Le calme règne dans leurs villes;
Nul bruit n'interrompt leur sommeil.
On ne voit point leurs toits fragiles
Ouverts aux rayons du soleil.
C'est ainsi qu'ils passent leur âge.
Heureux, disent-ils, le rivage
Où l'on jouit d'un tel bonheur !
Qu'ils restent dans leur rêverie:
Heureuse la seule patrie

Où l'on adore le Seigneur !

La richesse des rimes, essentielle à tous les vers lyriques, l'est surtout à ceux où, comme ici, le voisinage des rimes en fait ressortir l'intentiont et la beauté. L'oreille est flattée de ce retour exact des mêmes sons qui retombent si juste et si près l'un de l'autre, et ce plaisir tient en partie à je ne sais quel sentiment d'une difficulté heureusement vaincue, qui sera toujours pour les connaisseurs un des charmes de la poésie, quand il ne sera pas seul; et, de plus chaque strophe formant un petit cadre séparé, ne laisse apercevoir que l'agrément de la rime et en dérobe la monotonie.
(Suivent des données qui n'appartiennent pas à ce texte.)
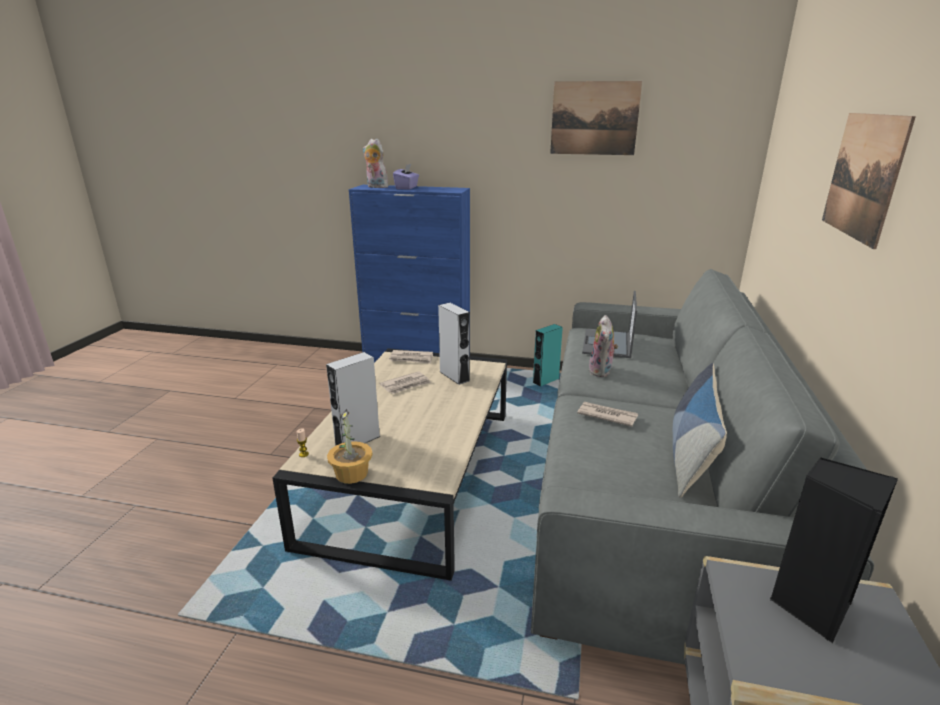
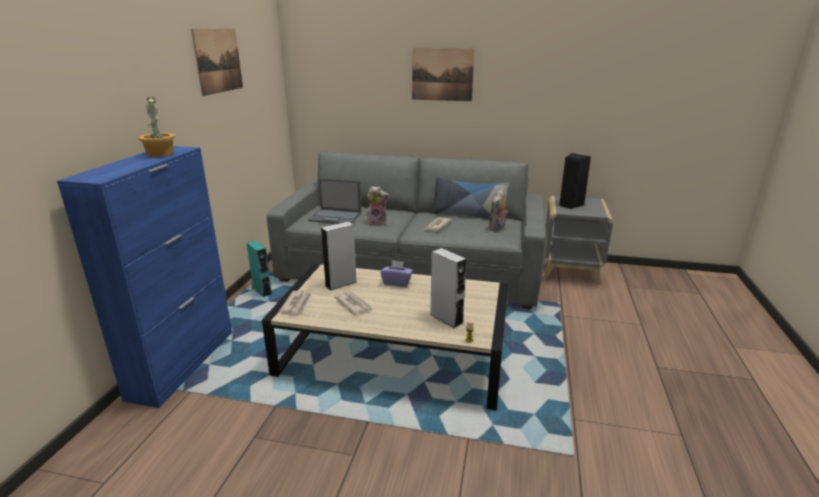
camera: 90 degrees left, 0 degrees up
(352, 473) = (488, 316): potted plant -> potted plant (160, 154)
(375, 187) = (102, 173): plush toy -> plush toy (497, 228)
(407, 188) = (133, 162): purple tissue box -> purple tissue box (397, 282)

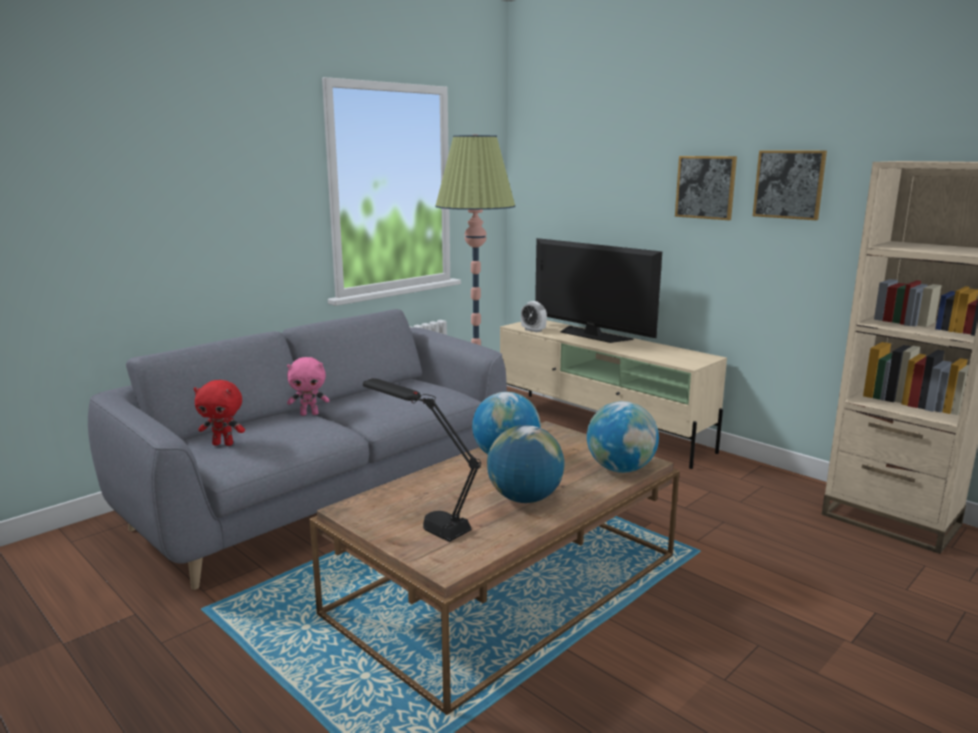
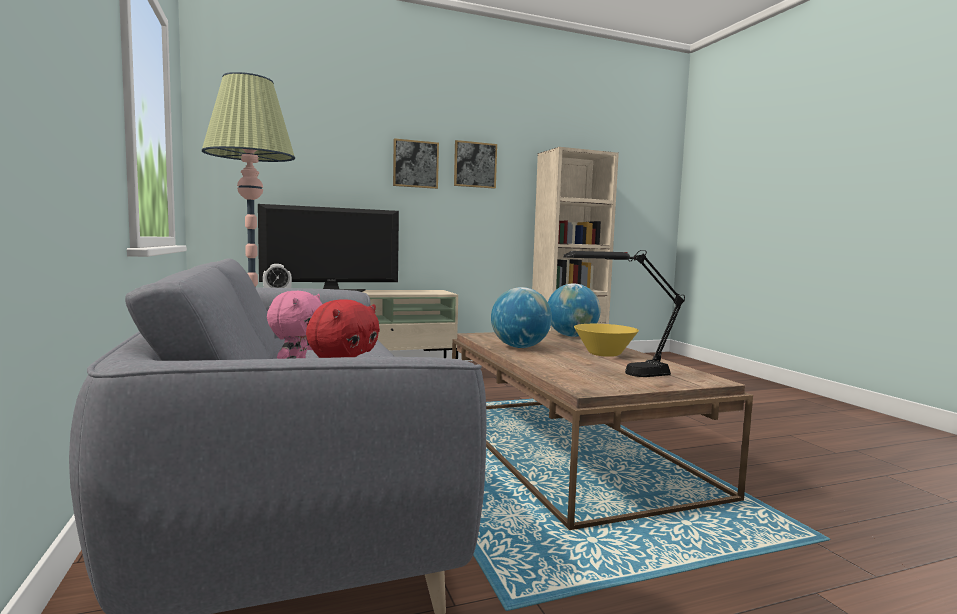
camera: 65 degrees left, 10 degrees down
(524, 498) = (604, 354): globe -> yellow bowl

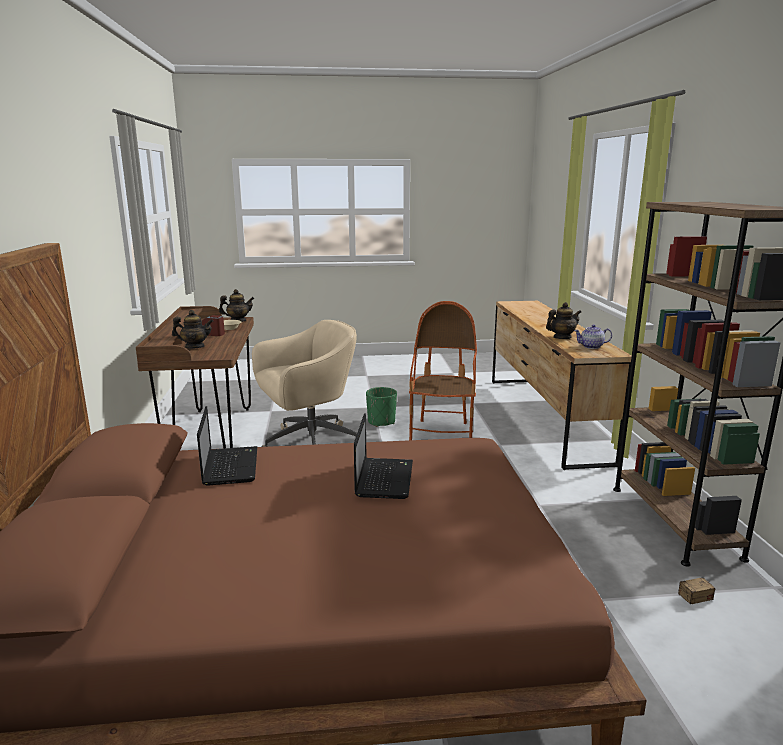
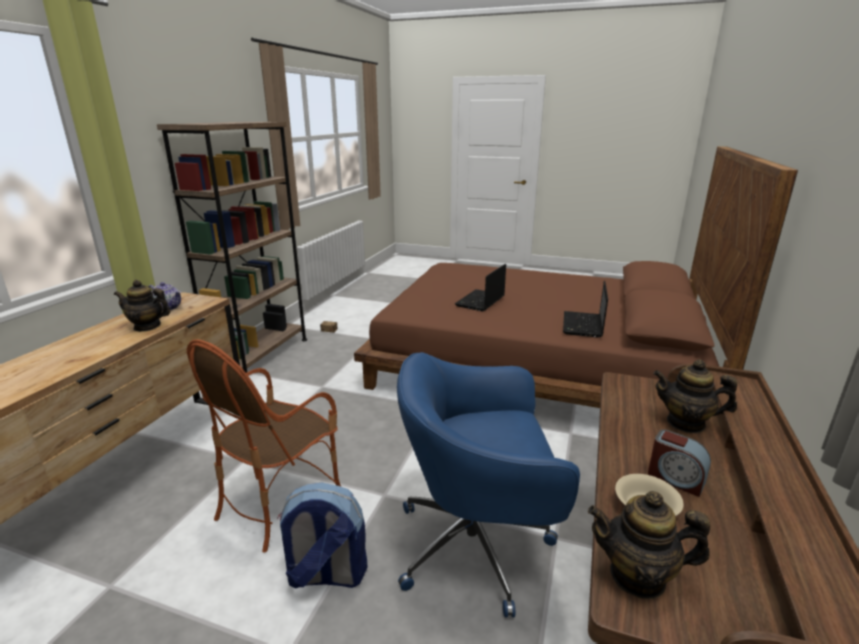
camera: 155 degrees left, 5 degrees up
(308, 444) = (477, 544): beige office chair -> blue office chair
(381, 422) = (326, 575): green planter -> backpack

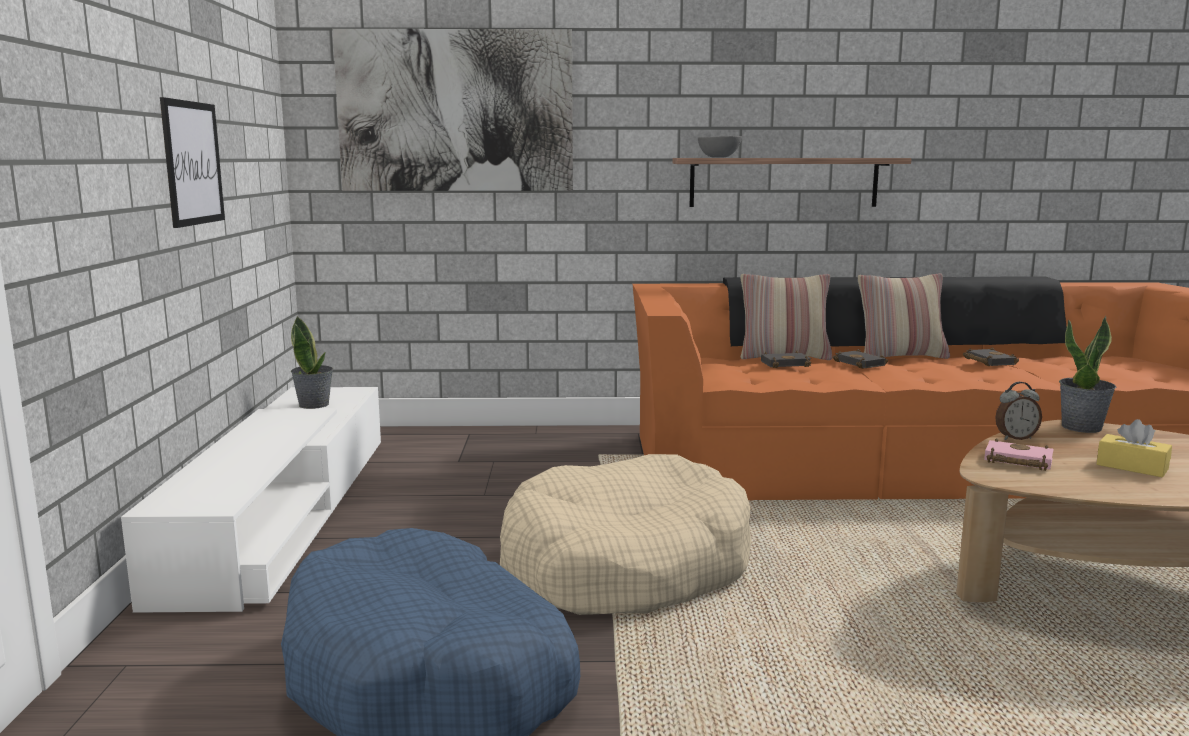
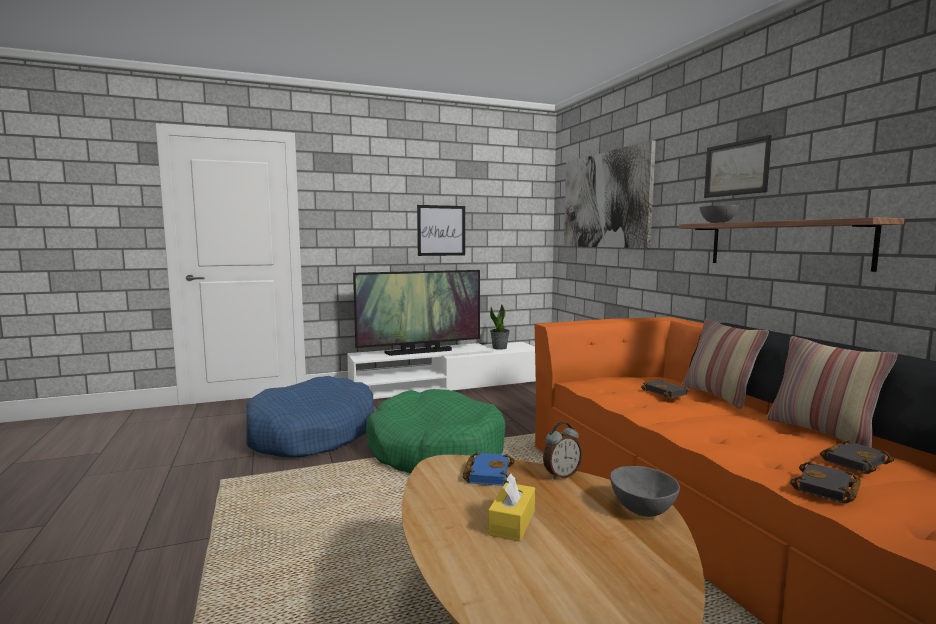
camera: 70 degrees right, 5 degrees down
(248, 453) = (419, 351): none -> television
(625, 566) = (435, 452): beige dog bed -> green dog bed
(716, 90) = (736, 168): none -> picture
(862, 363) = (720, 413): black book -> black book (827, 489)
(1015, 438) = (561, 475): alarm clock -> alarm clock turned 90 degrees counterclockwise
(1016, 461) = (487, 473): pink book -> blue book
(1082, 427) = (642, 508): potted plant -> grey bowl

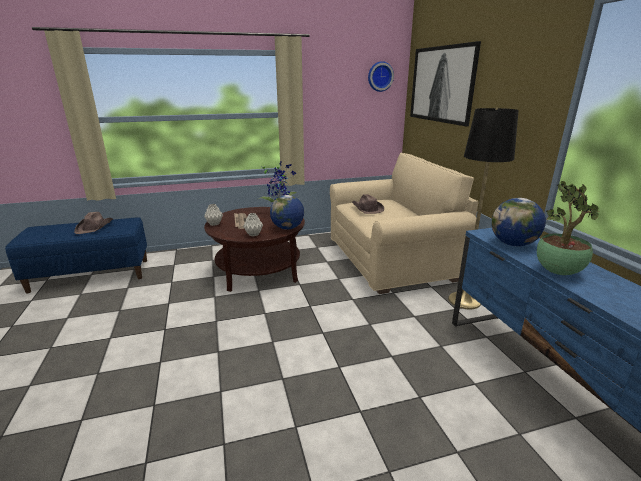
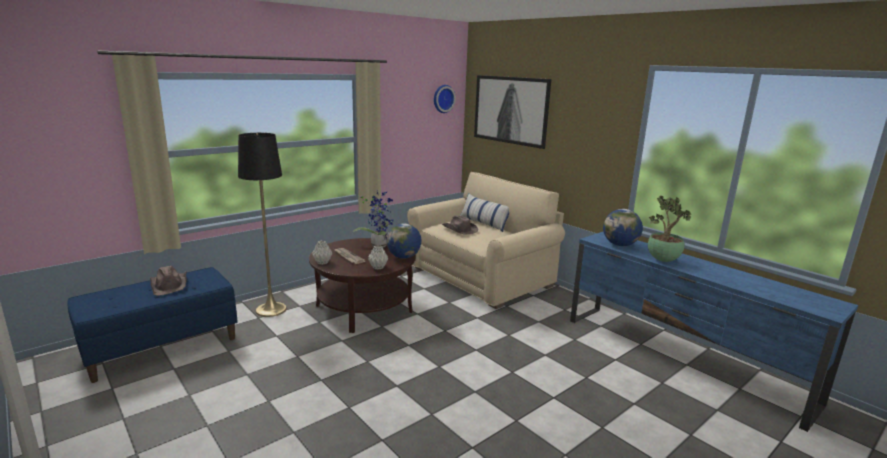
camera: 25 degrees left, 5 degrees down
(399, 205) = (483, 223): none -> pillow
(464, 300) = (566, 302): black floor lamp -> black floor lamp (271, 309)

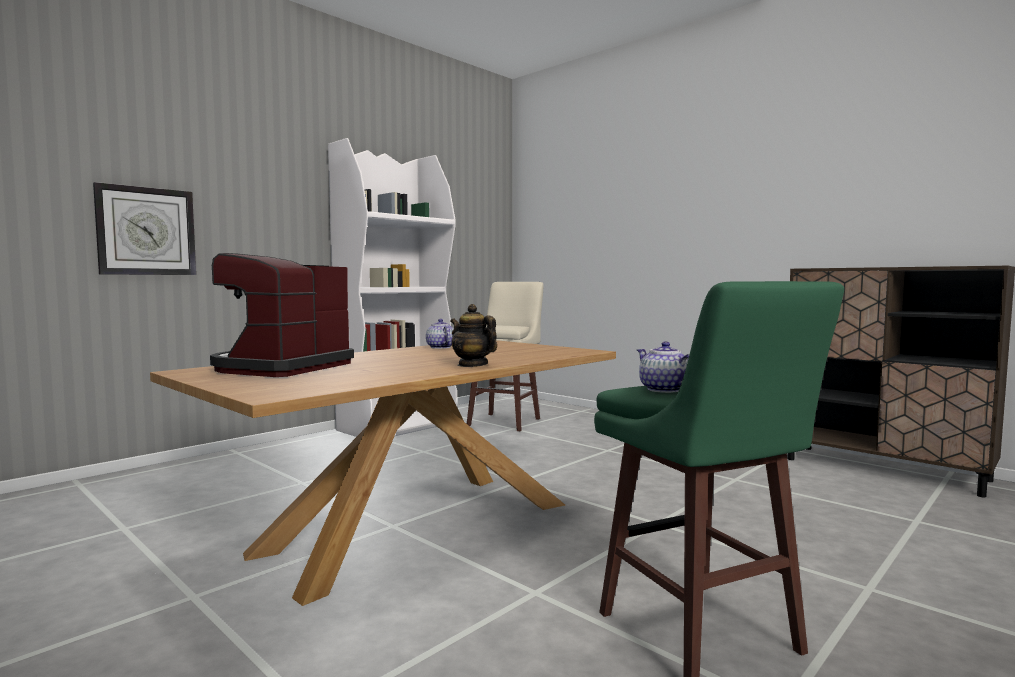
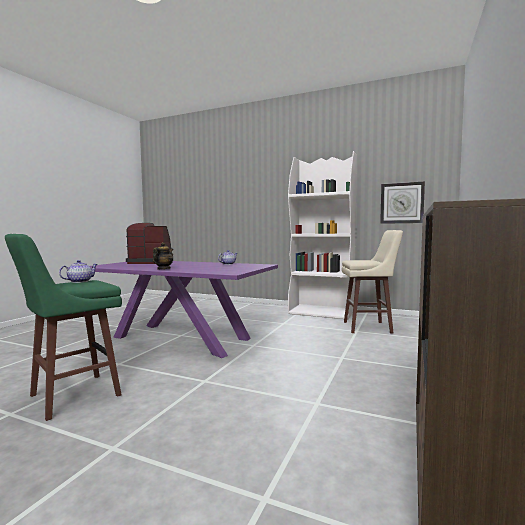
camera: 70 degrees right, 0 degrees up
(146, 231) = (228, 212): wall clock -> wall clock (402, 203)
(416, 527) = (180, 338): brown dining table -> purple dining table

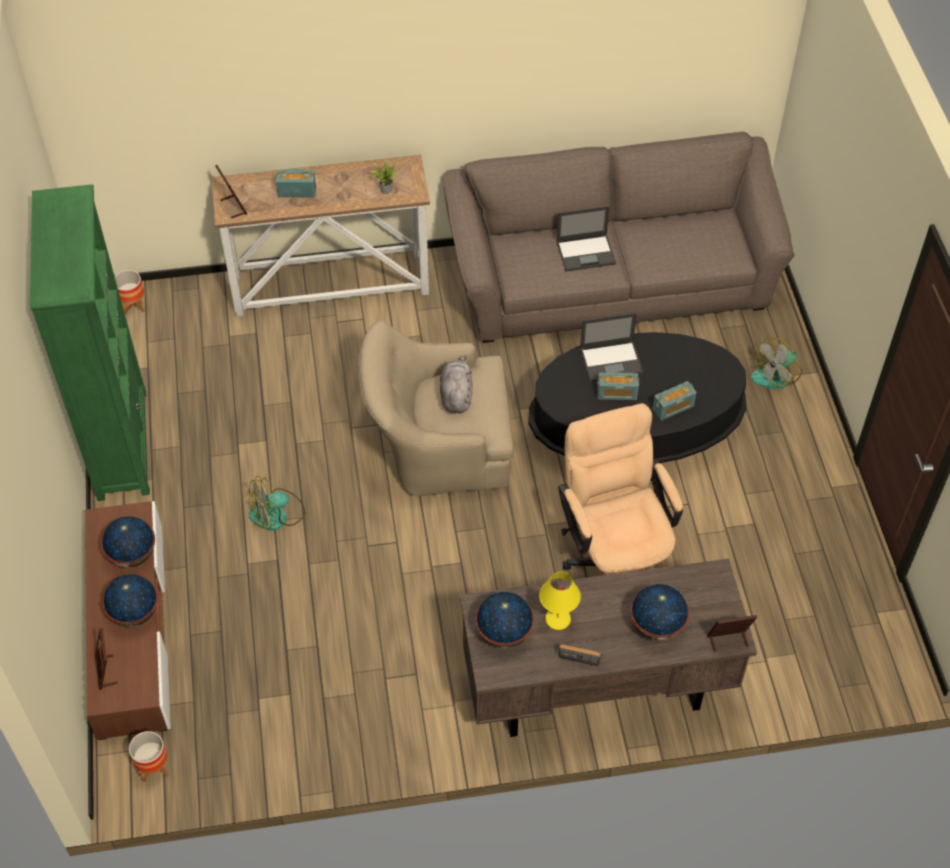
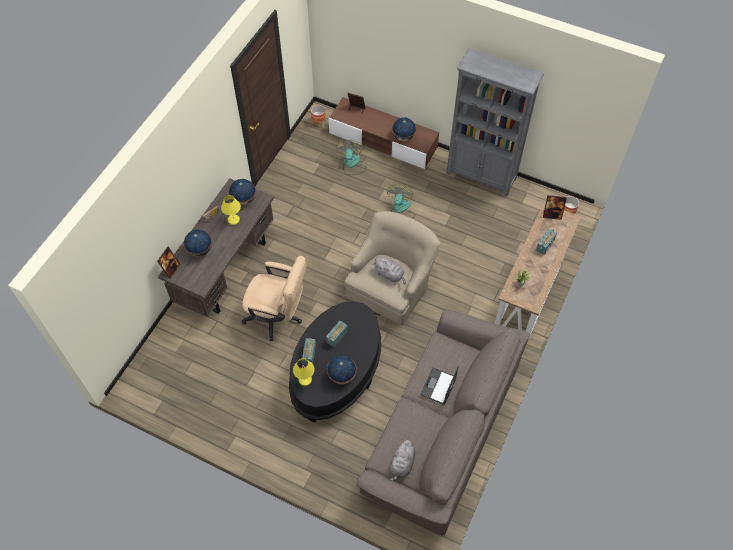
camera: 125 degrees right, 5 degrees up
(122, 443) = (481, 176): green bookcase -> grey bookcase
(135, 613) = (375, 126): globe -> globe (342, 376)
(612, 361) = (357, 348): laptop -> none
(713, 391) = (304, 379): none -> yellow table lamp
(720, 236) = (402, 464): none -> grey plush toy
(777, 375) = (317, 465): fan -> fan (351, 164)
C'est un des grands avantages que le vers de l'ode a sur l'hexamètre; mais aussi l'ode ne peut traiter que des sujets d'une étendue très-bornée. Nous ne pourrions pas supporter un long poëme coupé continuellement par strophes ces interruptions régulières nous fatigueraient au point de de

(1) Abaisse la hauteur des cieux est d'une beauté frappante. Voltaire l'a transporté dans sa Henriade:

Viens, des cieux enflammés abaisse la hauteur.

Mais enflammés n'ajoute rien à l'idée, et le petit vers de Rousseau est d'un plus grand effet que l'hexamètre de Voltaire, parce qu'il n'y a rien d'inutile, et qu'il a eu soin de commencer le vers par le mot essentiel, abaisse.